Someone “unintentionally deleting files” led to an outage to the Notice to Air Missions (NOTAM) IT system that left thousands of flights grounded in the US earlier this month, a preliminary investigation by the Federal Aviation Administration (FAA) has revealed.
Just before the outage engineers were working to correct a synchronisation issue between the live primary pilot messaging database and a back-up version of the database. The NOTAM tool is used to issue a written notification to pilots before a flight, advising them of circumstances relating to the state of flying.
Messages sent using NOTAM include information on lights being out on a certain runway, a tower not having safety lights or even an air show taking place nearby. It covers any conditions that could affect the safety of that flight and is separate from air traffic control.

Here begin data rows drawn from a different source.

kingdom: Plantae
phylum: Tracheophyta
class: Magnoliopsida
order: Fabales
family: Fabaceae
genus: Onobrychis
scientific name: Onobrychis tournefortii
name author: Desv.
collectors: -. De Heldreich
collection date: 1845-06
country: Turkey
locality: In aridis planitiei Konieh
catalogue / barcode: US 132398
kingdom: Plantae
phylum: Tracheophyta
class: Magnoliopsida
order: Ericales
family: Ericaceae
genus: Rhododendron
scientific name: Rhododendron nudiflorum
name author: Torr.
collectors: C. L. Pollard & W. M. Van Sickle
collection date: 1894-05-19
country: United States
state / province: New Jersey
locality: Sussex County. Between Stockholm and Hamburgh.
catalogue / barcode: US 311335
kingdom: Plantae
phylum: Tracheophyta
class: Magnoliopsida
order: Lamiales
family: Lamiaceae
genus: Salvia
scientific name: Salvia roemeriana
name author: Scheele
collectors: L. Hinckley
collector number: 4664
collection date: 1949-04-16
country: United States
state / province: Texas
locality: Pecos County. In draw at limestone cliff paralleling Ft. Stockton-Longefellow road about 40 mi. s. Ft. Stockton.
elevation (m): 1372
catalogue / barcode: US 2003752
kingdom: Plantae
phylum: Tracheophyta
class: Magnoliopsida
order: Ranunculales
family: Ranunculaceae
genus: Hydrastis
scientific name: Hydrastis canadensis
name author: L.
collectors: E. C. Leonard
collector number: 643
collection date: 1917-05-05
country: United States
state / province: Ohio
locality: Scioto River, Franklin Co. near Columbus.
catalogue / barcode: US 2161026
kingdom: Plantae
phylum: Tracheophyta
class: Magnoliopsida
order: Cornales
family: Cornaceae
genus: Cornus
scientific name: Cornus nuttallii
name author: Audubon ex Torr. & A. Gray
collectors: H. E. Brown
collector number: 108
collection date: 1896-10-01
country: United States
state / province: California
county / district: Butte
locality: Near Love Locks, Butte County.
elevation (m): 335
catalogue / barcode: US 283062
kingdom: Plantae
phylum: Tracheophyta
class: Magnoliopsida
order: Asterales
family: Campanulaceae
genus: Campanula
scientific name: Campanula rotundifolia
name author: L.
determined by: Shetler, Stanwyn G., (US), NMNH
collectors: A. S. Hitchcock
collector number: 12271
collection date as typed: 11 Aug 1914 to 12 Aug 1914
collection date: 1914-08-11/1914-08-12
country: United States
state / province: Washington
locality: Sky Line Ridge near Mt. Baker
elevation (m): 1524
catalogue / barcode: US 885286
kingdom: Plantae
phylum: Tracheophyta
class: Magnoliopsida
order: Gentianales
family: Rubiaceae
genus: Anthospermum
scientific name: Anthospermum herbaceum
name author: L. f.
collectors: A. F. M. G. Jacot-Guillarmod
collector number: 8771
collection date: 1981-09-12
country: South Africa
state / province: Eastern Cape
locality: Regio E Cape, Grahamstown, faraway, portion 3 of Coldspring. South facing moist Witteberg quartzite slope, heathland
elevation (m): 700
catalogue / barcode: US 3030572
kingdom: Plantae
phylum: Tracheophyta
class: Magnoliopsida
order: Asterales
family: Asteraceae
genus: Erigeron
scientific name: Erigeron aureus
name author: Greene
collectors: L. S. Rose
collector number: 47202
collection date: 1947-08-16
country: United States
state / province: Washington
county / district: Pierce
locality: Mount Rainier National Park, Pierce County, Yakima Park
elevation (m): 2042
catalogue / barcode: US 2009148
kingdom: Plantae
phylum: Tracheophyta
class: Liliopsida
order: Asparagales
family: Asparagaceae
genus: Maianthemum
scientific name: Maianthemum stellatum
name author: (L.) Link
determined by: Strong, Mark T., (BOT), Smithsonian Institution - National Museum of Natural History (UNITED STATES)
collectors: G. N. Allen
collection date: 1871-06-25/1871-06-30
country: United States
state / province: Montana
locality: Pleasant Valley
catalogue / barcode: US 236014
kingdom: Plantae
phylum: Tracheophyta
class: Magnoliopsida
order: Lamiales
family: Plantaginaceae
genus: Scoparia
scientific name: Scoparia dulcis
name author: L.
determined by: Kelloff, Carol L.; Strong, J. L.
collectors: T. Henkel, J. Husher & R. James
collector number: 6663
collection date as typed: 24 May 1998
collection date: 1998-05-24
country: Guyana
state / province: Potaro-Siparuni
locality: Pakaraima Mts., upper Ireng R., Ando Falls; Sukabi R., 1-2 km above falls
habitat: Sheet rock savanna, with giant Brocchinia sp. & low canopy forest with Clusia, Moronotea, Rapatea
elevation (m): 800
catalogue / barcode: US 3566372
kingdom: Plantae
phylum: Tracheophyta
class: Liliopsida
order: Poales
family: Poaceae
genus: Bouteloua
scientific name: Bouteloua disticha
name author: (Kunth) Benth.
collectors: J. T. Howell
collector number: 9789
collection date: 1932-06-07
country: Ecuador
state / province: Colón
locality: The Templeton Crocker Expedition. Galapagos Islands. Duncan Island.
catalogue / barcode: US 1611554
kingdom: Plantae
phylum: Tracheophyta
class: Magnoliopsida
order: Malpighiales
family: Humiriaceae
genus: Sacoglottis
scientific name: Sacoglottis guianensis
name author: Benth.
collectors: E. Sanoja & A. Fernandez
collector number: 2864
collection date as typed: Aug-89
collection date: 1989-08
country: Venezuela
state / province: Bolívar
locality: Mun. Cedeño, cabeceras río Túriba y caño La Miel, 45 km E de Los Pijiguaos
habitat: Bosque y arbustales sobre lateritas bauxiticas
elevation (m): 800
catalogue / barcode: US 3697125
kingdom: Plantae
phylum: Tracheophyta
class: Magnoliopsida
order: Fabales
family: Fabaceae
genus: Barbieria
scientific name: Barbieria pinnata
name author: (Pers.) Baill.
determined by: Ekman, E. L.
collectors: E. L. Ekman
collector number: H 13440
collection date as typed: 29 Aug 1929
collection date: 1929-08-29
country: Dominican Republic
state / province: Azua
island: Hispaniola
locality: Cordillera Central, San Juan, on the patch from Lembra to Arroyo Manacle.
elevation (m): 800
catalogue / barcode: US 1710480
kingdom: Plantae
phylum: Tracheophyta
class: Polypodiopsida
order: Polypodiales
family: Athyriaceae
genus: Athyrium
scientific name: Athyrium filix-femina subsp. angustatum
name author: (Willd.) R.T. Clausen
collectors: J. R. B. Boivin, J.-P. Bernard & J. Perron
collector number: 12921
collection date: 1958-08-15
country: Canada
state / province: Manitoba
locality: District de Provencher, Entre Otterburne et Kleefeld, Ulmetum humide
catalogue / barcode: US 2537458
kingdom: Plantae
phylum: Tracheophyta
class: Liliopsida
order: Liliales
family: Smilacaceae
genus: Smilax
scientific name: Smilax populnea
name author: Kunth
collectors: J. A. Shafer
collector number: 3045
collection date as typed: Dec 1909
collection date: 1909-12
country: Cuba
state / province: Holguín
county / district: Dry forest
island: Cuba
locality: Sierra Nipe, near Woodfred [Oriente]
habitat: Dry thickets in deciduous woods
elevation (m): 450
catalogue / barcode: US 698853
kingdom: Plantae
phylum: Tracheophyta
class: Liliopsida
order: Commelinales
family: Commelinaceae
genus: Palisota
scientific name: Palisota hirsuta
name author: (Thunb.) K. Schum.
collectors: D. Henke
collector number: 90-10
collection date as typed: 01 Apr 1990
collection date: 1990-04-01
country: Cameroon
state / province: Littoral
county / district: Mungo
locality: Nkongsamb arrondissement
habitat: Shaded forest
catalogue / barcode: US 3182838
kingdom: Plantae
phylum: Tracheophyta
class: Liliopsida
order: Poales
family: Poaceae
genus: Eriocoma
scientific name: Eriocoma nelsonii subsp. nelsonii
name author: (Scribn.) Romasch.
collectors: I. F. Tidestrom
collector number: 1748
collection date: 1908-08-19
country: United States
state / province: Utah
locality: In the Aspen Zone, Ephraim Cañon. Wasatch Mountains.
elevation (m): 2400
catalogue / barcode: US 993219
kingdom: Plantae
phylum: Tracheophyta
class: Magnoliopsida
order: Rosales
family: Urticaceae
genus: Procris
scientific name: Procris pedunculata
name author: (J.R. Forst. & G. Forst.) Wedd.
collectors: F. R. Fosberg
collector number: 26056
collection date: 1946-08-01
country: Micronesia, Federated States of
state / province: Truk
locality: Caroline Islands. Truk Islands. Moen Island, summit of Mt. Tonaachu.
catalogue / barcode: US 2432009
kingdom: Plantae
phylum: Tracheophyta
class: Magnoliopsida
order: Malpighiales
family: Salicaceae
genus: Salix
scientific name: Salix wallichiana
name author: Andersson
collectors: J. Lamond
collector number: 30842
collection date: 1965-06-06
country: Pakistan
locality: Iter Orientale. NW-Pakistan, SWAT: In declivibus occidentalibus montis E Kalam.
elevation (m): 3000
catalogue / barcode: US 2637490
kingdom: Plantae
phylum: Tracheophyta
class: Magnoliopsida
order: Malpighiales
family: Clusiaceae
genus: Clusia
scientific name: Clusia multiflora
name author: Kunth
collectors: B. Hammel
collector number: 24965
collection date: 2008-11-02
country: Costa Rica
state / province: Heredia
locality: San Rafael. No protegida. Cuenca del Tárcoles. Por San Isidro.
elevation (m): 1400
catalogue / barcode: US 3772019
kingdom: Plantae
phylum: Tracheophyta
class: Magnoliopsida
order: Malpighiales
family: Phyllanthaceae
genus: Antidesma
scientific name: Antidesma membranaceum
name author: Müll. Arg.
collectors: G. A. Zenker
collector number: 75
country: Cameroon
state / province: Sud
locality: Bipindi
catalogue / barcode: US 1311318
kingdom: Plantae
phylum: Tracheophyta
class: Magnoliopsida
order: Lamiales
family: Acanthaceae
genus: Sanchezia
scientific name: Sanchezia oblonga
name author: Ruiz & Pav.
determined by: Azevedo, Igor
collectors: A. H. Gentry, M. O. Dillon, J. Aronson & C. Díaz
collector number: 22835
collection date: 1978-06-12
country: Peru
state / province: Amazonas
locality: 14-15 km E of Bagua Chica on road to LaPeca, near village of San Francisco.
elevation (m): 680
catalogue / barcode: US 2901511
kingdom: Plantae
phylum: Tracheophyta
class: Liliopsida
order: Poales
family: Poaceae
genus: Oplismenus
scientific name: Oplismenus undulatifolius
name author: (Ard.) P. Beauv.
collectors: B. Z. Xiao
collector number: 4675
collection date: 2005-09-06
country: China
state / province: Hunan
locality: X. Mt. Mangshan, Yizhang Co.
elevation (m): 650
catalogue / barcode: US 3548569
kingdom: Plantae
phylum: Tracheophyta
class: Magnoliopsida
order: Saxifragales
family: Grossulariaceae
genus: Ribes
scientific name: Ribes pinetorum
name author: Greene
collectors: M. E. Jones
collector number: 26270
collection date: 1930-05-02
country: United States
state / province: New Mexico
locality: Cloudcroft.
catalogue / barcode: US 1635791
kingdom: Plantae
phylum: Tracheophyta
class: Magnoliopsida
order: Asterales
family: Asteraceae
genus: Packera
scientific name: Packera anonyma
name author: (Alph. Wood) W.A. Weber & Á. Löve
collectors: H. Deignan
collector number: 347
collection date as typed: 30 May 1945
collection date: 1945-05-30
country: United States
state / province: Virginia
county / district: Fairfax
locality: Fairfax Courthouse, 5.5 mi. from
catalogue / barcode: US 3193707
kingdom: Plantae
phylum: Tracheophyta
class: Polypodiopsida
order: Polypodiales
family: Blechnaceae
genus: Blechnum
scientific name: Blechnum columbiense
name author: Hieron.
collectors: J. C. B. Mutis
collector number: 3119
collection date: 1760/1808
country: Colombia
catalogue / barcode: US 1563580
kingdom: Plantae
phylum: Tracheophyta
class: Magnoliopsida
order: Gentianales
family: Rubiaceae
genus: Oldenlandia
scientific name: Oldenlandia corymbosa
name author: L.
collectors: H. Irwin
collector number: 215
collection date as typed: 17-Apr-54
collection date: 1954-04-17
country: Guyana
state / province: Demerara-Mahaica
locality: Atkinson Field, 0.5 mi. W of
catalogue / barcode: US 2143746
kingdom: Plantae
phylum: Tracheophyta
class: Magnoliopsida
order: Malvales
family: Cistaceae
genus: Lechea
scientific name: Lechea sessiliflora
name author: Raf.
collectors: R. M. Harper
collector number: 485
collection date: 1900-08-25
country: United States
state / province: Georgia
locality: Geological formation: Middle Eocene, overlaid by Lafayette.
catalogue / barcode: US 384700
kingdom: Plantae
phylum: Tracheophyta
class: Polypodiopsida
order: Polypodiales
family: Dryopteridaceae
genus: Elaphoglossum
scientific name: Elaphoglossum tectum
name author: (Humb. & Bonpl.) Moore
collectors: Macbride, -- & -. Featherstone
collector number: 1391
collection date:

The incident caused the first nationwide grounding of all departing aircraft since the 11 September attacks on the World Trade Centre in New York in 2001. The FAA confirmed there was no evidence of a cyberattack or malicious intent behind the most recent outage.
The grounding of 11,000 flights has led to calls for an inquiry and a group of 120 US politicians calling it “completely unacceptable” and demanding a more resilient process in place to avoid any future incidents happening. The House Transportation Committee says it plans to “conduct vigorous oversight of the Department of Transportation’s plan to prevent these disruptions from occurring again.”
NOTAM outage: extra funding for the FAA required?
The NOTAM system first went down on 10 January, but the decision to ground flights didn’t come until the next morning. The Senate Commerce Committee has asked the FAA to explain this discrepancy and why airlines were “put in a position where they could have the option of choosing to operate when the NOTAM system was down?”.
There are also demands for transportation secretary Pete Buttigieg to provide an estimated cost to commercial airlines and passengers as a result of delays caused by the outage. Buttigieg has previously said the government has no plans to compensate passengers for the delays.
Previously the FAA said it was the result of a procedural error related to a corrupted data file and necessary repairs had been made to the system to make it more resilient in the future.
Little specific detail has been published on the cause of the outage beyond the fact it was a file that had been unintentionally deleted during maintenance work on the software and that there was no malicious intent. It is expected more detail will be provided when the FAA publishes its full report.
Airline executives blamed a lack of funding for the FAA on the outage, saying it was due to it not having the resources and staffing needed to operate properly. Delta Airlines CEO Ed Bastian told Squawk Box during an interview that “hopefully this will be the call to our political leaders in Washington that we need to do better”.